Over the past few months we’ve been digging in to how academics and students write – the kind of tactics they use, how satisfied they feel, what holds them back and what haunts them at night. We’ve had nearly 600 people take our survey and whilst the research is amongst scholars, the findings are relevant to all writers, and one thing is clear: a writing system is key.
The research finds that people who have developed some kind of ‘system’ to help them write seem happier, more productive and less overwhelmed and scared by the writing process than those who haven’t. But what do I mean by a ‘system’?
For us, a ‘system’ is the combination of tactics and methods that someone typically uses to get their writing done and dusted.
It’s what you do to get your butt in the chair, to help you eek out some time from your busy day, it’s whether you write in blocks of time across a week or a month or have a daily schedule.
These systems are always very personal and often developed over years of trial and error – they can be formal or informal, they can be complicated or very simple. Some writers just do one thing that helps them write, others do loads of things.
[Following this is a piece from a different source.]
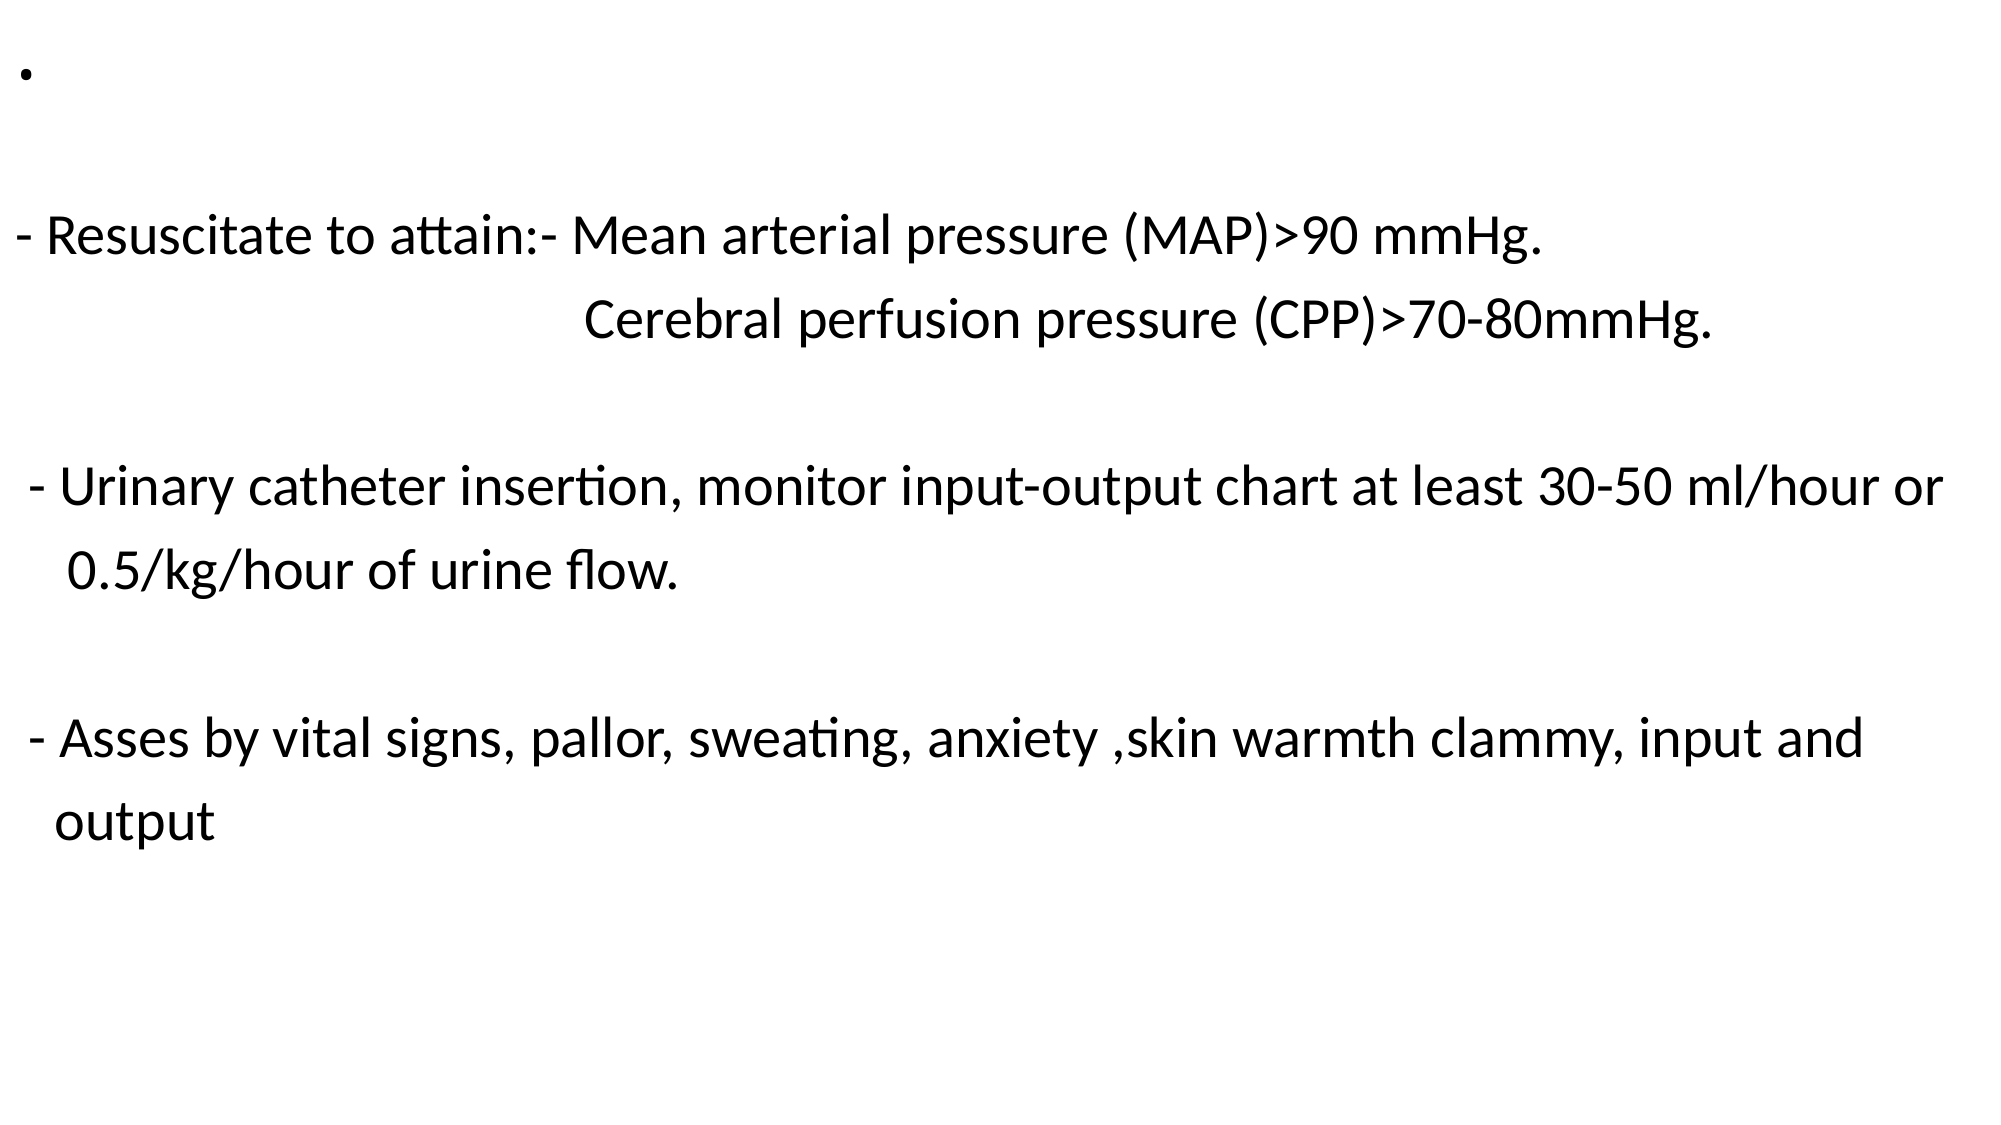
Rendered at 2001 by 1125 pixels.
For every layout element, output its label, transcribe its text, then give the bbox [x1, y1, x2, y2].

list - Resuscitate to attain:- Mean arterial pressure (MAP)>90 mmHg. Cerebral perfusion pressure (CPP)>70-80mmHg. - Urinary catheter insertion, monitor input-output chart at least 30-50 ml/hour or 0.5/kg/hour of urine flow. - Asses by vital signs, pallor, sweating, anxiety ,skin warmth clammy, input and output [0, 105, 2000, 1125]
title . [0, 0, 1863, 105]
We found that the people who were most at-ease with their writing processes (and least stressed-out in general) all had some kind of system and that the benefits were clear.
The 5 benefits of having a writing system
1 You’ll be more productive
The data shows people who are certain of their writing system produce double the amount of written publications across a lifetime than the average scholar and over three times as much as academics who are uncertain of their system. They’re also more likely to write a wider range of publications too.
Those who struggle to find a system that works – or haven’t really thought about the topic – produce two thirds less than the average scholar over a lifetime.
2 Your satisfaction will increase
Our interim findings show that the people with a writing system are also far more likely to be highly satisfied with their writing process overall.
Those who aren’t sure what helps them write or have tried a few things but haven’t discovered anything that’s really stuck are the least satisfied – by a large margin. People who haven’t thought about the issue also reported feeling high levels of dissatisfaction.
3 Your time management will improve
Those who struggle to find a writing system or routine are also the most likely to express a strong desire to have more time for writing. Those who were more certain seemed happy with the time they had.
This might suggest that having some kind of system also helps academics to better manage their time and leaves them with about the right amount of time to get the work done.
4 You’ll cope with barriers better
Whilst writers who have a system are still plagued by daily distractions, interruptions and management/family responsibilities – they’re better able to cope with their blockers and barriers.
The people who struggle the most with what we might call ‘psychological’ barriers to writing like procrastination and feelings of overwhelm are also the people who are least likely to have developed any kind of system.
5 You’ll feel under less pressure
The research finds a strong correlation between the people with a writing system of some kind those who report feeling the least pressure to write and publish – either external or internal pressure.
Pressure to publish – and especially pressure that comes externally, from management targets – is strongly linked to high levels of dissatisfaction but when people have a system of some kind, they appear better able to cope.
Finding your writing system
These are interim findings but they point to systems and processes being key to productivity, satisfaction and career success.
What’s clear from our own work into writing process and productivity is that there’s no silver bullet.
Every writer needs to find a system and a process that works for them. But from our experience, there are a few steps every writer can take to start to find a process that works for them.
Be your best EDITOR
- Experiment: Test and experiment with as many tactics as you can.
- Discard: Never become wedded to any specific tactic or approach, if it doesn’t work – kill it!
- Iterate: Combine different tactics and methods, keep calibrating them until they work.
- Track: Make a simple note of which of these tactics worked and what didn’t.